Rollups should not have different criteria especially if the assets issued on the rollup are coming from the base chain. If you are a sovereign rollup you can do whatever you want and socially hardfork whenever you want. The assets on issued natively on this chain would be fine. Assets from Celestia would not. Rollups forking with the baselayer is more of a feature than a bug.

You can probably have a fork earlier and go back to an honest majority assumption for rollups, but it would not be the canonical one for light nodes. The problem with forking earlier is that light nodes that have been offline for a longer period are fooled. It’s the same setup as above, but instead, you now fork at day 3, which fools Node B when it comes online, and the attackers releases the data that has been withheld before.

Thats why you want to have the trusting period as short as possible to have the tightest security and recover as fast as possible. But the downside is obviously that you have to be online more often.

So there is an argument to go even lower than 7 days.

But given possible infrequent use of the light client - perhaps you only check your balance once a week - lowering the trusting period would lead to more frequent reinitialisation which is also not great as you are more frequently vulnerable to trusting an incorrect or forged header.

I would imagine this would be the most common way an attack would play out if we were ever to experience one. I disagree that our security models should assume that.

I guess even as a sovereign rollup, if many of your assets are held up in bridges you may want to coordinate some form of hard fork to ensure they are not lost.
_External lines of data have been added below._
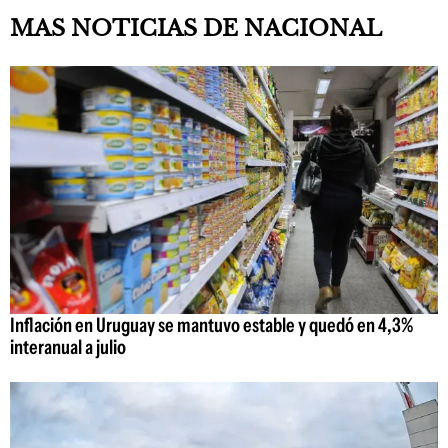
MAS NOTICIAS DE NACIONAL
Inflación en Uruguay se mantuvo estable y quedó en 4,3%
interanual a julio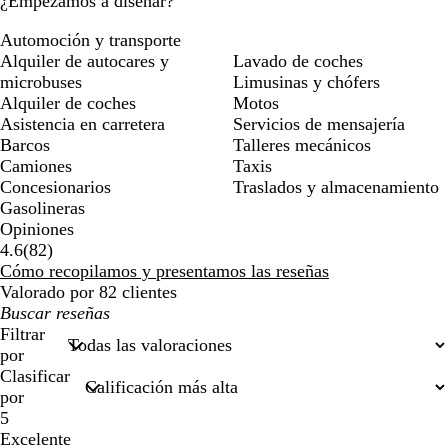
¿Empezamos a diseñar?
Automoción y transporte
Alquiler de autocares y
Lavado de coches
microbuses
Limusinas y chófers
Alquiler de coches
Motos
Asistencia en carretera
Servicios de mensajería
Barcos
Talleres mecánicos
Camiones
Taxis
Concesionarios
Traslados y almacenamiento
Gasolineras
Opiniones
82
4.6
(
82
)
reseñas
Cómo recopilamos y presentamos las reseñas
Valorado por 82 clientes
Mis
búsquedas
Filtrar
por
Clasificar
por
5
Excelente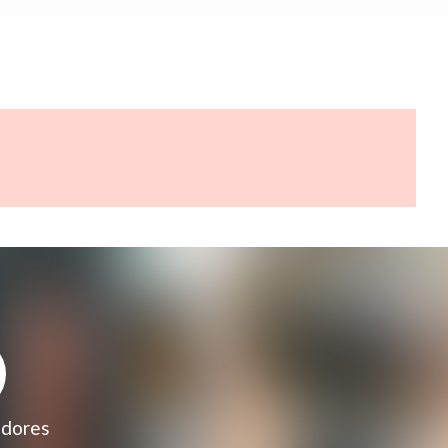
adores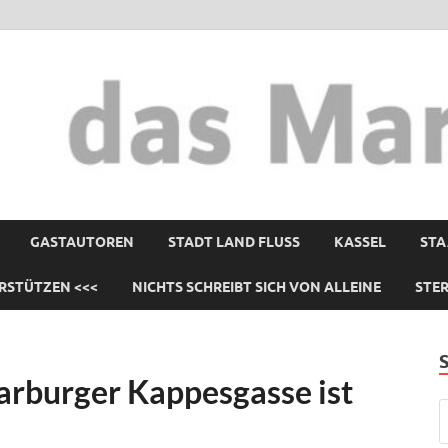
GASTAUTOREN
STADT LAND FLUSS
KASSEL
STA
RSTÜTZEN <<<
NICHTS SCHREIBT SICH VON ALLEINE
STE
arburger Kappesgasse ist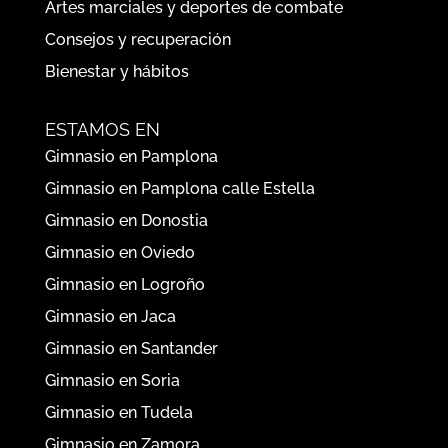
Artes marciales y deportes de combate
Consejos y recuperación
Bienestar y hábitos
ESTAMOS EN
Gimnasio en Pamplona
Gimnasio en Pamplona calle Estella
Gimnasio en Donostia
Gimnasio en Oviedo
Gimnasio en Logroño
Gimnasio en Jaca
Gimnasio en Santander
Gimnasio en Soria
Gimnasio en Tudela
Gimnasio en Zamora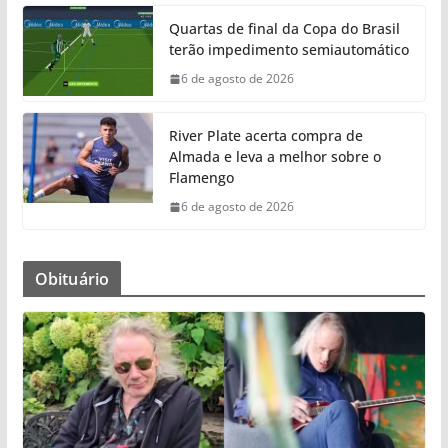
Quartas de final da Copa do Brasil
terão impedimento semiautomático
6 de agosto de 2026
River Plate acerta compra de
Almada e leva a melhor sobre o
Flamengo
6 de agosto de 2026
Obituário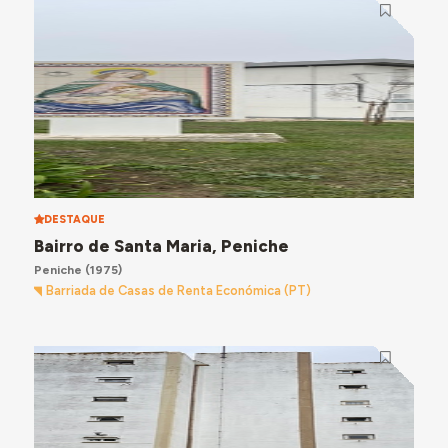
DESTAQUE
Bairro de Santa Maria, Peniche
Peniche
(1975)
Barriada de Casas de Renta Económica (PT)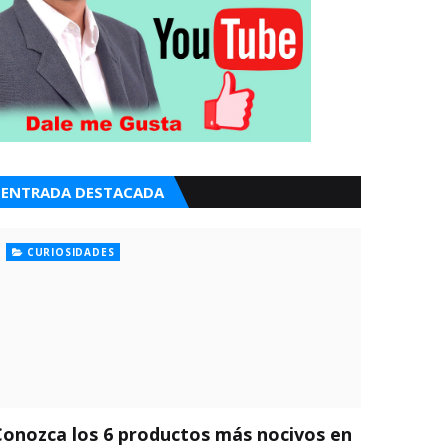
ENTRADA DESTACADA
CURIOSIDADES
Conozca los 6 productos más nocivos en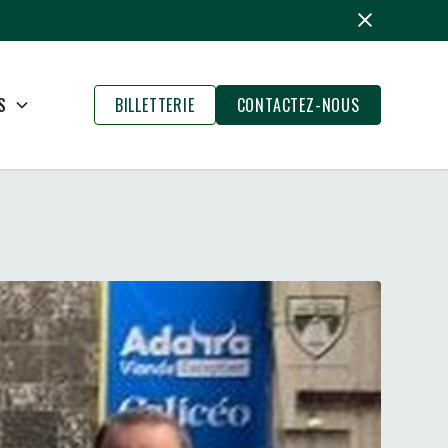
S
BILLETTERIE
CONTACTEZ-NOUS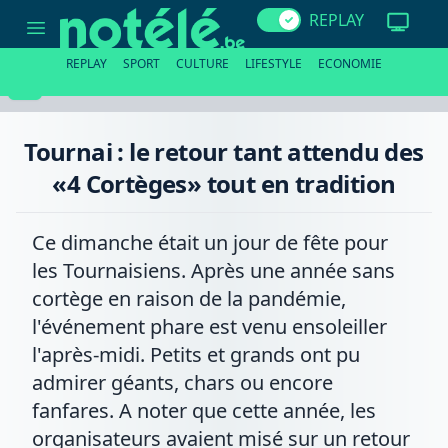
Tournai
REPLAY
:
le
retour
REPLAY
SPORT
CULTURE
LIFESTYLE
ECONOMIE
tant
attendu
des
«4
Cortèges»
Tournai : le retour tant attendu des
tout
en
«4 Cortèges» tout en tradition
tradition
Ce dimanche était un jour de fête pour
les Tournaisiens. Après une année sans
cortège en raison de la pandémie,
l'événement phare est venu ensoleiller
l'après-midi. Petits et grands ont pu
admirer géants, chars ou encore
fanfares. A noter que cette année, les
organisateurs avaient misé sur un retour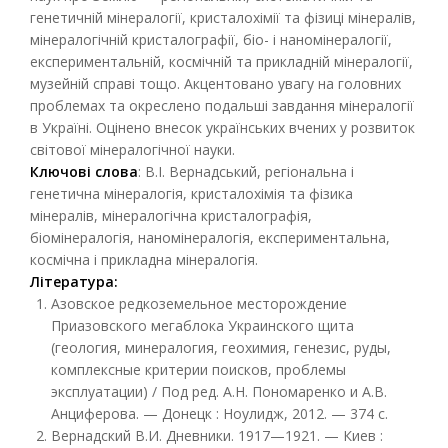
генетичній мінералогії, кристалохімії та фізиці мінералів,
мінералогічній кристалографії, біо- і наномінералогії,
експериментальній, космічній та прикладній мінералогії,
музейній справі тощо. Акцентовано увагу на головних
проблемах та окреслено подальші завдання мінералогії
в Україні. Оцінено внесок українських вчених у розвиток
світової мінералогічної науки.
Ключові
слова
: В.І. Вернадський, регіональна і
генетична мінералогія, кристалохімія та фізика
мінералів, мінералогічна кристалографія,
біомінералогія, наномінералогія, експериментальна,
космічна і прикладна мінералогія.
Література:
Азовское редкоземельное месторождение
Приазовского мегаблока Украинского щита
(геология, минералогия, геохимия, генезис, руды,
комплексные критерии поисков, проблемы
эксплуатации) / Под ред. А.Н. Пономаренко и А.В.
Анциферова. — Донецк : Ноулидж, 2012. — 374 с.
Вернадский В.И. Дневники. 1917—1921. — Киев :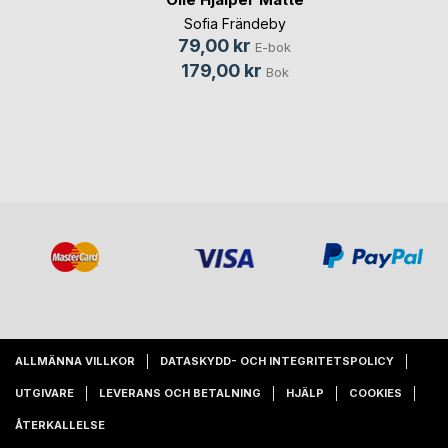
Sofia Frändeby
79,00 kr
E-bok
179,00 kr
Bok
ALLMÄNNA VILLKOR
DATASKYDD- OCH INTEGRITETSPOLICY
UTGIVARE
LEVERANS OCH BETALNING
HJÄLP
COOKIES
ÅTERKALLELSE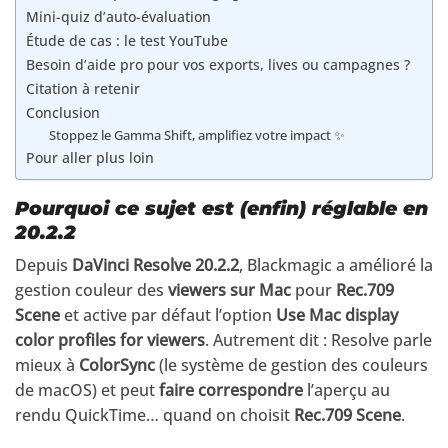
Mini-quiz d’auto-évaluation
Étude de cas : le test YouTube
Besoin d’aide pro pour vos exports, lives ou campagnes ?
Citation à retenir
Conclusion
Stoppez le Gamma Shift, amplifiez votre impact ✨
Pour aller plus loin
Pourquoi ce sujet est (enfin) réglable en
20.2.2
Depuis
DaVinci Resolve 20.2.2
, Blackmagic a amélioré la
gestion couleur des
viewers sur Mac
pour
Rec.709
Scene
et active par défaut l’option
Use Mac display
color profiles for viewers
. Autrement dit : Resolve parle
mieux à
ColorSync
(le système de gestion des couleurs
de macOS) et peut
faire correspondre
l’aperçu au
rendu QuickTime… quand on choisit
Rec.709 Scene
.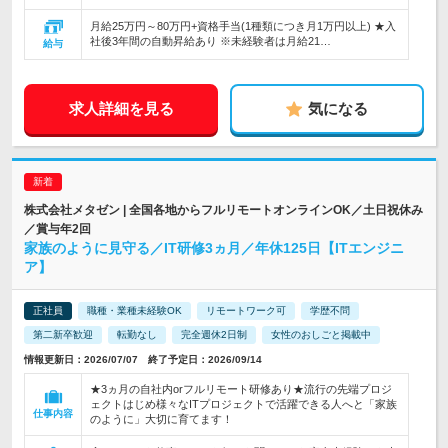
月給25万円～80万円+資格手当(1種類につき月1万円以上) ★入
社後3年間の自動昇給あり ※未経験者は月給21…
給与
求人詳細を見る
気になる
株式会社メタゼン | 全国各地からフルリモートオンラインOK／土日祝休み
／賞与年2回
家族のように見守る／IT研修3ヵ月／年休125日【ITエンジニ
ア】
正社員
職種・業種未経験OK
リモートワーク可
学歴不問
第二新卒歓迎
転勤なし
完全週休2日制
女性のおしごと掲載中
情報更新日：2026/07/07 終了予定日：2026/09/14
★3ヵ月の自社内orフルリモート研修あり★流行の先端プロジ
ェクトはじめ様々なITプロジェクトで活躍できる人へと「家族
仕事内容
のように」大切に育てます！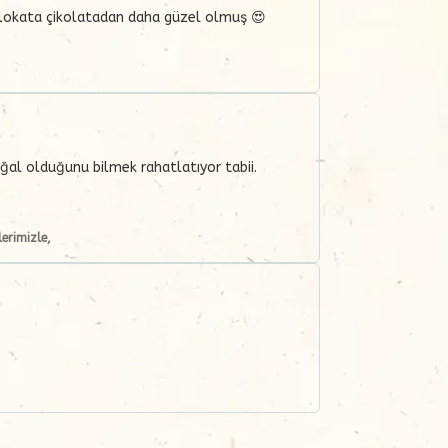
ilokata çikolatadan daha güzel olmuş 😍
oğal olduğunu bilmek rahatlatıyor tabii.
lerimizle,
I get your point that if your fork early, existing light nodes might not be aware unless the operator is notified out of band. In the event it actually happened, I would think the community would lean to forking earlier than waiting the full trusted period and relying on out of band consensus to inform light node operators to reinitialize

would lead to more frequent reinitialisation which is also not great as you are more frequently vulnerable to trusting an incorrect or forged header.

You would never get an incorrect or forged header, because it is a trusted checkpoint. If you trust the checkpoint by definition its correct. The argument should be “asking for a trusted checkpoint is bad UX, because I don’t want to call my friends every time I want to use my wallet”

I would imagine this would be the most common way an attack would play out if we were ever to experience one. I disagree that our security models should assume that.

The reality is that our security model does assume that and we can only fix that with private sampling. Look at “5.7 Properties Security Analysis Standard Model” [1809.09044] Fraud and Data Availability Proofs: Maximising Light Client Security and Scaling Blockchains with Dishonest Majorities

Due to the selective share disclosure attack described in Section 5.4, this
means that the block producer can violate soundness and agreement of the first
c clients that make sample requests, as the block producer can stop releasing
shares just before it is about to release the final shares to allow the block to be
recoverable

I get your point that if your fork early, existing light nodes might not be aware unless the operator is notified out of band. In the event it actually happened, I would think the community would lean to forking earlier than waiting the full trusted period and relying on out of band consensus to inform light node operators to reinitialize

That is the same as lowering the trusting period. If the reality is different than we should lower the trusting period to match that reality.

Asking a friend out of band if there was fork is isomorphic to asking them for a trusted checkpoint.